SOURCE DOCUMENT:

On June 16, 2010, the Company consummated the Merger, pursuant to which Spectrum Brands became a wholly-owned subsidiary of the Company and Russell Hobbs became a wholly owned subsidiary of Spectrum Brands. Headquartered in Miramar, Florida, Russell Hobbs is a designer, marketer and distributor of a broad range of branded small household appliances. Russell Hobbs markets and distributes small kitchen and home appliances, pet and pest products and personal care products. Russell Hobbs has a broad portfolio of recognized brand names, including Black & Decker, George Foreman, Russell Hobbs, Toastmaster, LitterMaid, Farberware, Breadman and Juiceman. Russell Hobbs' customers include mass merchandisers, specialty retailers and appliance distributors primarily in North America, South America, Europe and Australia.

STORED DATA:
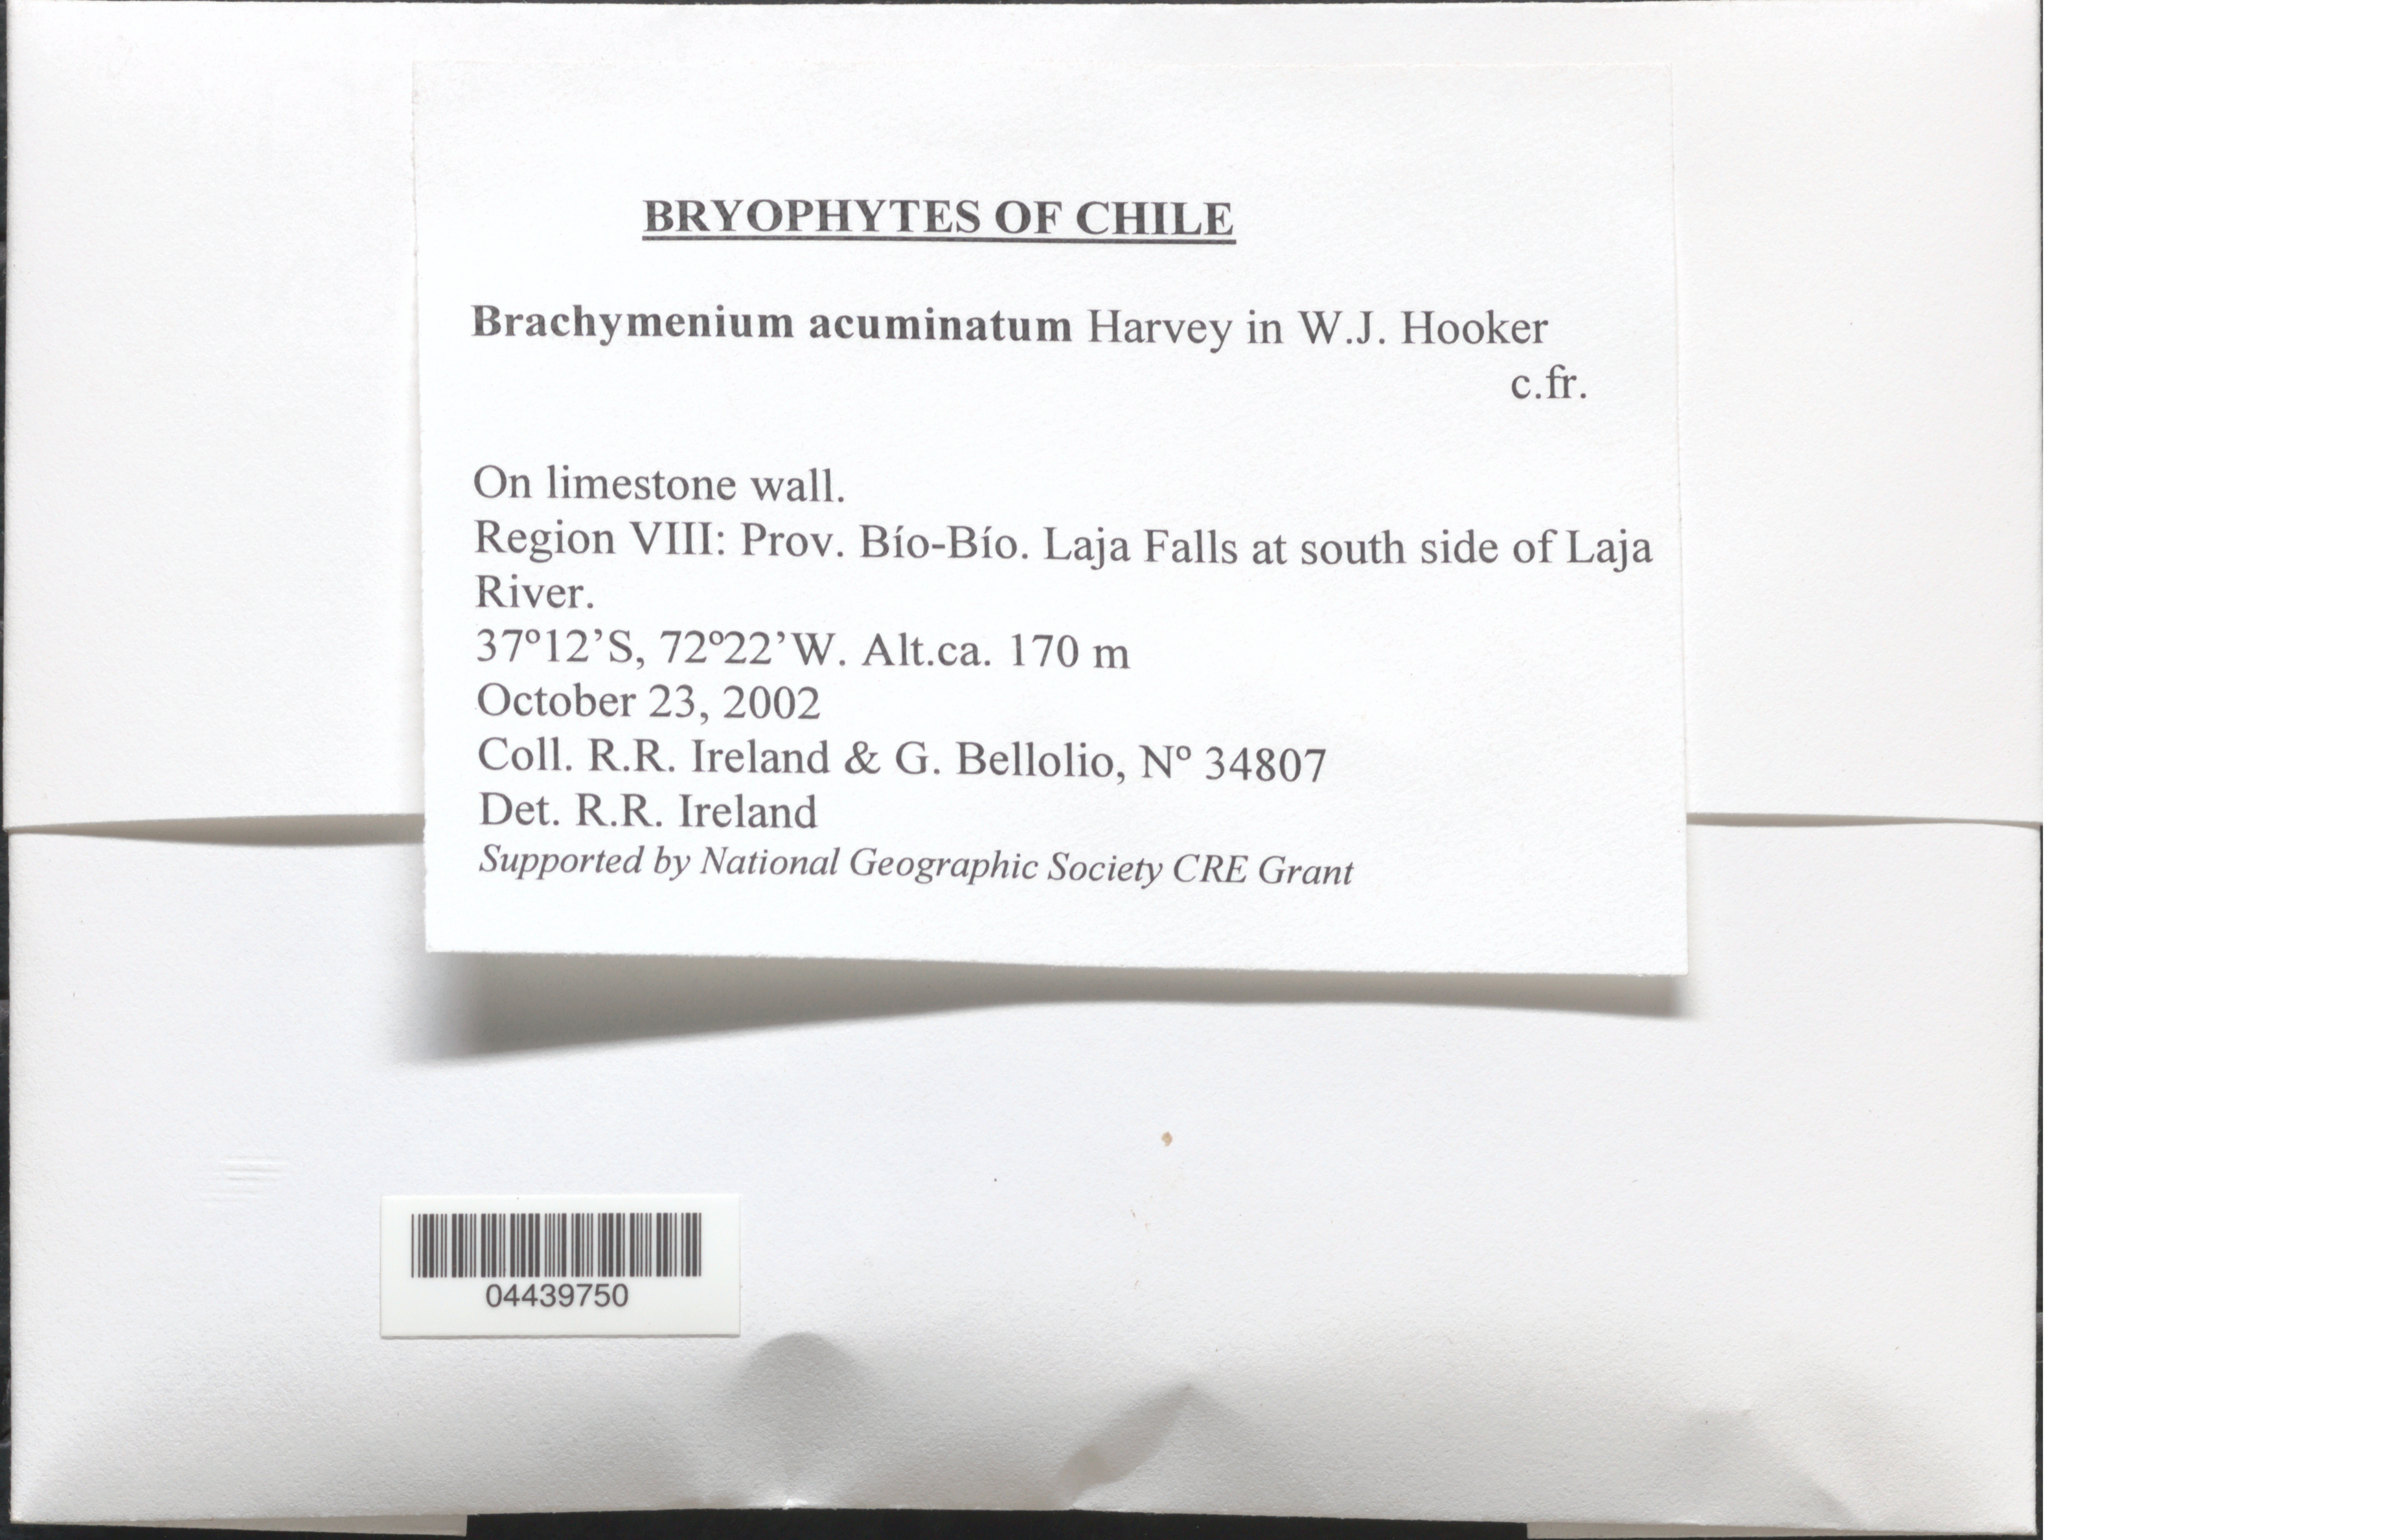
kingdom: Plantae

YOUR OBJECTIVE: Please repeat the Russell Hobbs merger passage between "On June 16, 2010, the" and "Europe and Australia.", inclusive, changing "Headquartered" to "Based".

ANSWER:
On June 16, 2010, the Company consummated the Merger, pursuant to which Spectrum Brands became a wholly-owned subsidiary of the Company and Russell Hobbs became a wholly owned subsidiary of Spectrum Brands. Based in Miramar, Florida, Russell Hobbs is a designer, marketer and distributor of a broad range of branded small household appliances. Russell Hobbs markets and distributes small kitchen and home appliances, pet and pest products and personal care products. Russell Hobbs has a broad portfolio of recognized brand names, including Black & Decker, George Foreman, Russell Hobbs, Toastmaster, LitterMaid, Farberware, Breadman and Juiceman. Russell Hobbs' customers include mass merchandisers, specialty retailers and appliance distributors primarily in North America, South America, Europe and Australia.